CONSIGNE A: Transcrivez le passage du texte sur les tarifs douaniers et le prix des camions qui va de « Dan Moyer est » à « fabriqués chez nous. », ces deux passages compris.
CONSIGNE B: D'après le texte sur les tarifs douaniers et le prix des camions, quelle part des camions de classe 8 du Canada est fabriquée au pays ?

EXTRAIT DU DOCUMENT:
====
L’impact des tarifs douanier sur le prix des camions vendus ici : Trudeau est plus à craindre que Trump, estime un analyste
L’imposition par les États-Unis de tarifs douaniers sur les exportations canadiennes serait catastrophique pour l’industrie du camionnage, qui verrait chuter ses volumes de transport en direction de nos voisins du sud.
Pour ce qui est de l’achat de camions par les flottes d’ici, il convient plutôt de mettre l’accent sur nos importations. Si Ottawa devait répliquer par sa propre surtaxe, tous les camions fabriqués aux États-Unis et vendus ici deviendraient plus chers.

Dan Moyer est analyste principal du segment des véhicules commerciaux chez FTR Transportation Intelligence. Dans un échange de courriels avec Transport Routier, il souligne qu’à peine 0,4 % des camions de classe 8 du Canada sont fabriqués chez nous.
====
DONNÉES ENREGISTRÉES:
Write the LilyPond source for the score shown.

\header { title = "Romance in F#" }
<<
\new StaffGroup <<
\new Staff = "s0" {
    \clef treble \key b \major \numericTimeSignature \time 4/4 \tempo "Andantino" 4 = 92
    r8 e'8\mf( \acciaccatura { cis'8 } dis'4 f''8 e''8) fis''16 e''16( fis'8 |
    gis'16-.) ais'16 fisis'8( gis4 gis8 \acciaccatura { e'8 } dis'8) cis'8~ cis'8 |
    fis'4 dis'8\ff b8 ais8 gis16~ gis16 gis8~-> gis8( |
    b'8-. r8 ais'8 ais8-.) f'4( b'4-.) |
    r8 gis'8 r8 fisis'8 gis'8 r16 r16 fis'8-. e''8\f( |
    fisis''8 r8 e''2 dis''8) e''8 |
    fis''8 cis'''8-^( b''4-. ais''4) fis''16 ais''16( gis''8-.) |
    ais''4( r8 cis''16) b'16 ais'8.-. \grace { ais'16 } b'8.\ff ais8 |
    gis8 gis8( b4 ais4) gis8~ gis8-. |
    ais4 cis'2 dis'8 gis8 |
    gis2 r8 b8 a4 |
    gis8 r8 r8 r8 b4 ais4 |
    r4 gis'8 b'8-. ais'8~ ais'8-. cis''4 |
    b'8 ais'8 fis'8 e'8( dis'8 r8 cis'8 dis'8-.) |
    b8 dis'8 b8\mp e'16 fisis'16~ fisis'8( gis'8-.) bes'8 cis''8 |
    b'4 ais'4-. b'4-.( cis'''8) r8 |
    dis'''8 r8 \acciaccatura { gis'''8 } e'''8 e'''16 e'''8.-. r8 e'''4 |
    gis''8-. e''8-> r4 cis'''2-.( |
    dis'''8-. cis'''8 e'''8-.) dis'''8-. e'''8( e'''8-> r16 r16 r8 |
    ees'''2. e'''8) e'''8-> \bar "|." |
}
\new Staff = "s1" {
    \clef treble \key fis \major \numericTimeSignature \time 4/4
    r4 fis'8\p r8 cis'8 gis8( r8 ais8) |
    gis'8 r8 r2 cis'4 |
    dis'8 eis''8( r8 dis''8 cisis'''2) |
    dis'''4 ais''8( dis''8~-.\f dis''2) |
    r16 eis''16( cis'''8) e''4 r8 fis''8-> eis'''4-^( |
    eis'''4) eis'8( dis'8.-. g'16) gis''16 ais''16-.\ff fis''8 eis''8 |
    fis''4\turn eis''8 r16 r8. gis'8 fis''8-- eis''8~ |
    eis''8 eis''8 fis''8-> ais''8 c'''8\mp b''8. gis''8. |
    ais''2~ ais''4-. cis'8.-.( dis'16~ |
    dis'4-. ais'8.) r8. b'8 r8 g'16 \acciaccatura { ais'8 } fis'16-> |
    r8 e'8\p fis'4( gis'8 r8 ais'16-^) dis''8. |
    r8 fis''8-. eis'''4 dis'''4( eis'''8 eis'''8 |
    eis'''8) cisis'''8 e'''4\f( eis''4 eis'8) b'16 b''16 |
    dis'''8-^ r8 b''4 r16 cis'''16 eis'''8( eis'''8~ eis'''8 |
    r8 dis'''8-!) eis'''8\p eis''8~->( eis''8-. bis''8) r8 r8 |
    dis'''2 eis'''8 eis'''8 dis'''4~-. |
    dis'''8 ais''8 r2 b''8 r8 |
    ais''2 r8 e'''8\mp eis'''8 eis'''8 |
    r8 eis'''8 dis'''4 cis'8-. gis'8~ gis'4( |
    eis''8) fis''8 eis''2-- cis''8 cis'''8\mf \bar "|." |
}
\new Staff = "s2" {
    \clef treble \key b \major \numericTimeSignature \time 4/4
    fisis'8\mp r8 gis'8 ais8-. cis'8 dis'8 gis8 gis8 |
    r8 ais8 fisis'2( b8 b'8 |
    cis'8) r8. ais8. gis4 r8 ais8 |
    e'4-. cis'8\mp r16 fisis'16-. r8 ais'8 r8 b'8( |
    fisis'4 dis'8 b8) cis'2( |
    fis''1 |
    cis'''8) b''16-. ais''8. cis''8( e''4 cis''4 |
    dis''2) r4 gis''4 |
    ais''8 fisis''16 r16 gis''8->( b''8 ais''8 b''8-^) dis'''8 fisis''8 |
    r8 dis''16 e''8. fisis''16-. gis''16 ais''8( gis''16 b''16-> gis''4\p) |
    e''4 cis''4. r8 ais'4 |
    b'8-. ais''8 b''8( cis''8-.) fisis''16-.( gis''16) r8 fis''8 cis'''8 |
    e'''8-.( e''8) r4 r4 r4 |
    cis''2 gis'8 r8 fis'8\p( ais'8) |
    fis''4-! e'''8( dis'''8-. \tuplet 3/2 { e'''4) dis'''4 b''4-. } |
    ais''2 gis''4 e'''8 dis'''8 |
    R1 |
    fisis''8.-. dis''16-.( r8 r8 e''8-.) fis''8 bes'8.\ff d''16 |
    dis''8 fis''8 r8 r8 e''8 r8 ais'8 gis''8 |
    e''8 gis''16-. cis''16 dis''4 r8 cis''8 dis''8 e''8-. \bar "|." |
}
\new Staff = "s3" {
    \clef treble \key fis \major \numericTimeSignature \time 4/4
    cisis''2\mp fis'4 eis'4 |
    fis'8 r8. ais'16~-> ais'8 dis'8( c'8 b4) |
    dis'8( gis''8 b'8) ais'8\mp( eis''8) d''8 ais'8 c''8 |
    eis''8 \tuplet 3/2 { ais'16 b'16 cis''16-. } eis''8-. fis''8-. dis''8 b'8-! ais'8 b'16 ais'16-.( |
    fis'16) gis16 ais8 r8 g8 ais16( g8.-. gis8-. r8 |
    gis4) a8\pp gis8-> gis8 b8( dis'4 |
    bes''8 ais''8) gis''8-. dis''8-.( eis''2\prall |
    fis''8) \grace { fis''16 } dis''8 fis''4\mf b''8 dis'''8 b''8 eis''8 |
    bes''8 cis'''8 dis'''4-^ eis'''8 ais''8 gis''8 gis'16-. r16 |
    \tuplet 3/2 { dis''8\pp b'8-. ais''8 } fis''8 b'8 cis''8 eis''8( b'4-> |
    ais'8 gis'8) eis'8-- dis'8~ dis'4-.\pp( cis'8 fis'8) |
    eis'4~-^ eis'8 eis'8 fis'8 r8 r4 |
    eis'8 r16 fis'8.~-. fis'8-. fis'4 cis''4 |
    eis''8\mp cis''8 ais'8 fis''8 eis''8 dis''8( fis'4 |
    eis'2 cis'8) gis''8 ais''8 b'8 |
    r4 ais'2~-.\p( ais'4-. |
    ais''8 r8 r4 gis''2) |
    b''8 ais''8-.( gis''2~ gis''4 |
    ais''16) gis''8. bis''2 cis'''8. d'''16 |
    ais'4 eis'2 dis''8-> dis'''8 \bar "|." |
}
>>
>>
====
ZONE DE RÉPONSE A:
Dan Moyer est analyste principal du segment des véhicules commerciaux chez FTR Transportation Intelligence. Dans un échange de courriels avec Transport Routier, il souligne qu’à peine 0,4 % des camions de classe 8 du Canada sont fabriqués chez nous.

ZONE DE RÉPONSE B: À peine 0,4 %.